[Records from a data collection]
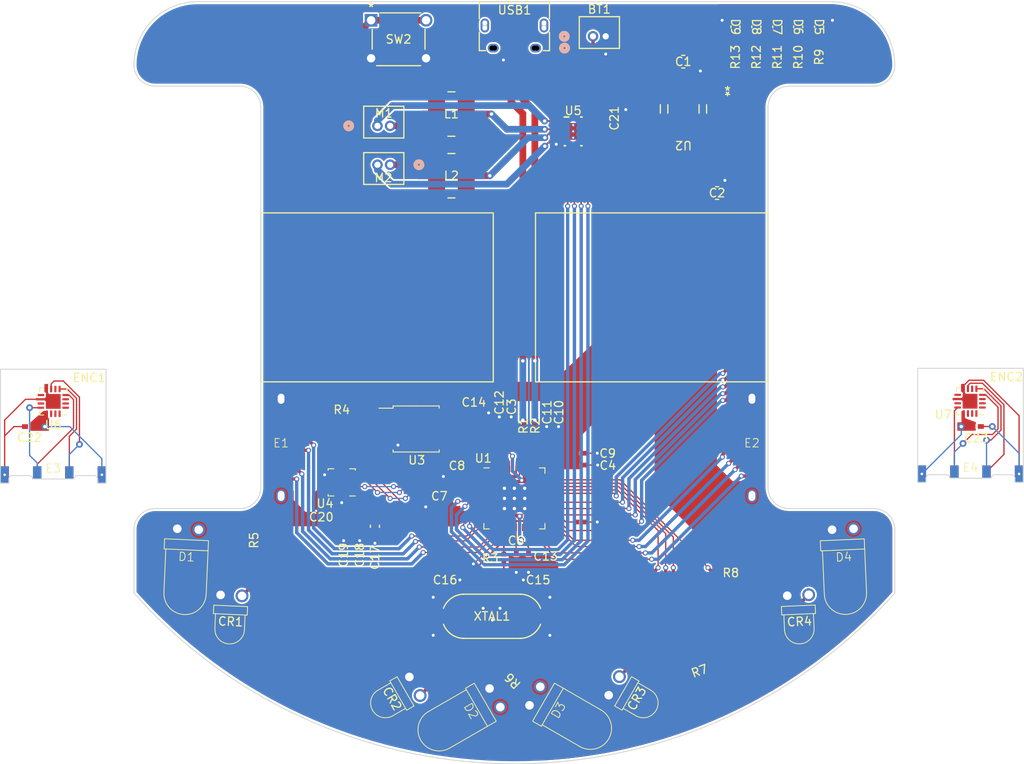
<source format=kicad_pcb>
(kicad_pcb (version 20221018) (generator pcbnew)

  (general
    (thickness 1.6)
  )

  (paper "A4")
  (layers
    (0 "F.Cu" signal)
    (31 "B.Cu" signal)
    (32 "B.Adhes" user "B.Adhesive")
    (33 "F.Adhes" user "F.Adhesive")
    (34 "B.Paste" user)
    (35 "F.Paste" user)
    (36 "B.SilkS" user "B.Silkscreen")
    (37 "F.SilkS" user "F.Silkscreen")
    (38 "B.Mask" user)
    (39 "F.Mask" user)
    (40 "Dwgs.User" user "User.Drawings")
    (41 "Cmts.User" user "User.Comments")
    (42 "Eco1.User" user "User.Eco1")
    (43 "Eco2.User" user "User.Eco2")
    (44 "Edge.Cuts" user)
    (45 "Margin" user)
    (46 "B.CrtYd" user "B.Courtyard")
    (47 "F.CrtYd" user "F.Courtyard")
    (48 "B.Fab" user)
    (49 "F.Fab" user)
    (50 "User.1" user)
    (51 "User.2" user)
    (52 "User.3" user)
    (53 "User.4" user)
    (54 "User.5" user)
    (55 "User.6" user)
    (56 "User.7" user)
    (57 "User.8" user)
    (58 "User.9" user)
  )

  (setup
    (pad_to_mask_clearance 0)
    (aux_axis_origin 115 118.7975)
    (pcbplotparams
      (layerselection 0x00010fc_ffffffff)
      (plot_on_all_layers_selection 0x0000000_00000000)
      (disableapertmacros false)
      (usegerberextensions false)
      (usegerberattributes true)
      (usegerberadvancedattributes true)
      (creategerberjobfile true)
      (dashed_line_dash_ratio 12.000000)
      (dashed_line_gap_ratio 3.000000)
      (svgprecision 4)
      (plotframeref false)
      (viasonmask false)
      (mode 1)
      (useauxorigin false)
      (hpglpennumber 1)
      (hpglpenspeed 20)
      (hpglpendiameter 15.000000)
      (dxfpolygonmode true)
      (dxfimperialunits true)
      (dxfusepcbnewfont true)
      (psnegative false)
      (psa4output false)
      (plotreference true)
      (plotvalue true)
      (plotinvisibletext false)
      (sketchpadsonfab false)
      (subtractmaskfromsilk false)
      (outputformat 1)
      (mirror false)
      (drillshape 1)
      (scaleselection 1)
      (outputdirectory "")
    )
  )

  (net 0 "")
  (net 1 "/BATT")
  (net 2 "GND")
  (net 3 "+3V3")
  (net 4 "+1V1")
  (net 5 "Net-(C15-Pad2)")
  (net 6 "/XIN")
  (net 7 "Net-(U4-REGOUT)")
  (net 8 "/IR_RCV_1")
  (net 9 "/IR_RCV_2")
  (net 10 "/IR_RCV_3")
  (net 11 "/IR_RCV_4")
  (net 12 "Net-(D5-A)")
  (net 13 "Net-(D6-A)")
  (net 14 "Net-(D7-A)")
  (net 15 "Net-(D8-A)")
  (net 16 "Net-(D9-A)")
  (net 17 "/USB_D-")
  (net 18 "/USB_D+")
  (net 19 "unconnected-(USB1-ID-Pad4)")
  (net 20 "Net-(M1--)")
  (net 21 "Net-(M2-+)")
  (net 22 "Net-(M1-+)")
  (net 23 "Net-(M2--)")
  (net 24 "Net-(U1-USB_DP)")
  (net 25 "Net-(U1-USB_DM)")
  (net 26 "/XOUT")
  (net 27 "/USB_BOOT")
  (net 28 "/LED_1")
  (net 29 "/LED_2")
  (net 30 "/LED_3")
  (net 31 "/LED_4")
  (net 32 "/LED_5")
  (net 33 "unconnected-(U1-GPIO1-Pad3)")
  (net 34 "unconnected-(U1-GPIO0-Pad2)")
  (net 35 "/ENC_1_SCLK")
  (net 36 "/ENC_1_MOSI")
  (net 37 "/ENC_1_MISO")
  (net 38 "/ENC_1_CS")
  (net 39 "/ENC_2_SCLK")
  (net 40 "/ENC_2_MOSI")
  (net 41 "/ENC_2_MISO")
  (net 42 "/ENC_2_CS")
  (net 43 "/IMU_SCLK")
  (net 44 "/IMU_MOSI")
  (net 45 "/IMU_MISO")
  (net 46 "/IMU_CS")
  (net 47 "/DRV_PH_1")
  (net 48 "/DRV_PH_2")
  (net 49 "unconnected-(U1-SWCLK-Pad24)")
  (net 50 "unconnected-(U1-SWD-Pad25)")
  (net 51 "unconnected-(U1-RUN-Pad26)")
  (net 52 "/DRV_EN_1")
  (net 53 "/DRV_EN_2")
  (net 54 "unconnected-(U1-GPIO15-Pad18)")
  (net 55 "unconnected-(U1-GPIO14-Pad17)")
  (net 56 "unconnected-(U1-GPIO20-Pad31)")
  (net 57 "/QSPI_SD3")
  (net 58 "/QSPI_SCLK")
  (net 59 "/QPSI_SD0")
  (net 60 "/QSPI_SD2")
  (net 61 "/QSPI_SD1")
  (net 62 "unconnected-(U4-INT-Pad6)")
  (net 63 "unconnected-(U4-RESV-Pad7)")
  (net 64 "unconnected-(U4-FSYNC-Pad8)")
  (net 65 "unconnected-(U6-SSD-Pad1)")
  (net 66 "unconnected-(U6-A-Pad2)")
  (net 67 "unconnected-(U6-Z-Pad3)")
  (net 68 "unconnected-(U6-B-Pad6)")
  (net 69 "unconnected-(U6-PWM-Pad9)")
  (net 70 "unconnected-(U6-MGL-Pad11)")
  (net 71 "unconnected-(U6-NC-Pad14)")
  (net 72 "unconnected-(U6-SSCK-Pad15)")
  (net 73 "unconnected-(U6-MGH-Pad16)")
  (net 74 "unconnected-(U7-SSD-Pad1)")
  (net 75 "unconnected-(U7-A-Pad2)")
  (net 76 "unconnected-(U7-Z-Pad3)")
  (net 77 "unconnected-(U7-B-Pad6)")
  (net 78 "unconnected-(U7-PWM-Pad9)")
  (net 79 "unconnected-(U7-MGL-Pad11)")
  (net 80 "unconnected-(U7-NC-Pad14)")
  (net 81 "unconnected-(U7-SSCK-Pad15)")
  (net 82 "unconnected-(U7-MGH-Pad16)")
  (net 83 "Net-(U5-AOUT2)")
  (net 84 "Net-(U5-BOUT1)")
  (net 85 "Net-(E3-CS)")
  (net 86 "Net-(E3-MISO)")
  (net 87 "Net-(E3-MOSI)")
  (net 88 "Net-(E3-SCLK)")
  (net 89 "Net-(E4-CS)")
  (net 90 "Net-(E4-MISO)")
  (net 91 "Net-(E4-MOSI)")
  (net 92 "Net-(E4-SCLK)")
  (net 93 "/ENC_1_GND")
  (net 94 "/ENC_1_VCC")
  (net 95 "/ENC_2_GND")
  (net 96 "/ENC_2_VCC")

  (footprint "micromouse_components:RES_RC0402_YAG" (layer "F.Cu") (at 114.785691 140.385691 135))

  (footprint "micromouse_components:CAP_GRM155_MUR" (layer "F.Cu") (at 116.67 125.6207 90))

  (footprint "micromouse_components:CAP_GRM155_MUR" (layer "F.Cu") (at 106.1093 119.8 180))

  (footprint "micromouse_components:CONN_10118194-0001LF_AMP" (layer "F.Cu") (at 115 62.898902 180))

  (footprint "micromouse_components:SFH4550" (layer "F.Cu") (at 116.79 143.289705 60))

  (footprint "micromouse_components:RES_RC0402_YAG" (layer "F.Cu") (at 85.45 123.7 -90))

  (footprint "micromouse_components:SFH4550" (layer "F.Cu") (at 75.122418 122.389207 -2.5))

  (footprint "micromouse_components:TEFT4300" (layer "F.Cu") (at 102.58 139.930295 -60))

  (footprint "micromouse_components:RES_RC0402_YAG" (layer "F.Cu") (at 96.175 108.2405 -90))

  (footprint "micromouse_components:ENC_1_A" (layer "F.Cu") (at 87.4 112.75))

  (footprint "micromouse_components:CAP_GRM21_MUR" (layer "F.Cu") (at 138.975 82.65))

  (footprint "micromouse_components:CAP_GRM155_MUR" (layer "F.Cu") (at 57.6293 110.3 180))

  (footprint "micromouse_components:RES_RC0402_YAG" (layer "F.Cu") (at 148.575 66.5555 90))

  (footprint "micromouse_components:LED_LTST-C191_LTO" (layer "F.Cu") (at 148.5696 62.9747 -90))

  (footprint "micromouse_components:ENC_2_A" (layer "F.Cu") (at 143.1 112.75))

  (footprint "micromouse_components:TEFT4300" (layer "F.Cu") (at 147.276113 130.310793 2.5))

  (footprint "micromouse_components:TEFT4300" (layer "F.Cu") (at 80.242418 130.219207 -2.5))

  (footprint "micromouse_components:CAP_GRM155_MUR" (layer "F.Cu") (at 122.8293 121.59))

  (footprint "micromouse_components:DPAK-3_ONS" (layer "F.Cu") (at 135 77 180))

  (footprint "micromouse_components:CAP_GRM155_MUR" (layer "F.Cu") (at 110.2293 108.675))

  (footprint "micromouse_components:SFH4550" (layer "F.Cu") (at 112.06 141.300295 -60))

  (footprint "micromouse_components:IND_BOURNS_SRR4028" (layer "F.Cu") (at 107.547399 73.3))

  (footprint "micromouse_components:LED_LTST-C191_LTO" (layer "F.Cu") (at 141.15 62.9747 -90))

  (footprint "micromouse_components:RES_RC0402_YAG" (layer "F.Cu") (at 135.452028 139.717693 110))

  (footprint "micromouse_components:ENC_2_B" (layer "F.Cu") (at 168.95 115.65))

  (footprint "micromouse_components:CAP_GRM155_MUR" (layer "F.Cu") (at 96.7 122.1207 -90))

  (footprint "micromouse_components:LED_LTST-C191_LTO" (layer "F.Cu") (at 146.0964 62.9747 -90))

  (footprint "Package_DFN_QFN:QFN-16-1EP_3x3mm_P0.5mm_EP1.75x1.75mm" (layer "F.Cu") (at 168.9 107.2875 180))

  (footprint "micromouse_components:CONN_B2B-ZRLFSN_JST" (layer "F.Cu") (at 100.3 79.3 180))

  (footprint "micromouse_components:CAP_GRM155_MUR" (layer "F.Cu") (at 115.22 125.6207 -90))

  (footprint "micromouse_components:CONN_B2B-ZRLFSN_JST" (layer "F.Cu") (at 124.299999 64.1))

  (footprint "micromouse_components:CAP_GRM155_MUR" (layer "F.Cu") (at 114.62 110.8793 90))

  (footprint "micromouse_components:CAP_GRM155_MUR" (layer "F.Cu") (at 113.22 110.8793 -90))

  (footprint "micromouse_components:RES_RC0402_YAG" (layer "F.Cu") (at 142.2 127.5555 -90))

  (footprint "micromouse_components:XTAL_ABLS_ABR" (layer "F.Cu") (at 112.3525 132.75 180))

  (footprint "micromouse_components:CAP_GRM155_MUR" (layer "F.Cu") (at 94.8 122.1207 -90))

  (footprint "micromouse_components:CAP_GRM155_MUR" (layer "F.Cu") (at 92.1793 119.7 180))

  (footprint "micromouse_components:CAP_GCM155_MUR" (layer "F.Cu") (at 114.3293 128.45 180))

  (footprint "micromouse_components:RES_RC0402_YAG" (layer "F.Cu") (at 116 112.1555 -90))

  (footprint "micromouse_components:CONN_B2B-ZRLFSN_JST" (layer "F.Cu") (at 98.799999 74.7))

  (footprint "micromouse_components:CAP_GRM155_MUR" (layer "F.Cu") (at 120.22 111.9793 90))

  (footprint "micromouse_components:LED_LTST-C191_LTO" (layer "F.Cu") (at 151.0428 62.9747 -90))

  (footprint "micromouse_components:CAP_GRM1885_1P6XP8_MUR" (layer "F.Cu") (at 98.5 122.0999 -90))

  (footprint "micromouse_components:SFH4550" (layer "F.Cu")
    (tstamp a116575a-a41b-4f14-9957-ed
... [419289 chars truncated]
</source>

#### Task requirements:
Please write out, exactly as they appear above, only the lines in the stretch from the line with "142.2 127.5555 -90))" through the line with "94.8 122.1207 -90))".

#### Answer box:
  (footprint "micromouse_components:RES_RC0402_YAG" (layer "F.Cu") (at 142.2 127.5555 -90))

  (footprint "micromouse_components:XTAL_ABLS_ABR" (layer "F.Cu") (at 112.3525 132.75 180))

  (footprint "micromouse_components:CAP_GRM155_MUR" (layer "F.Cu") (at 94.8 122.1207 -90))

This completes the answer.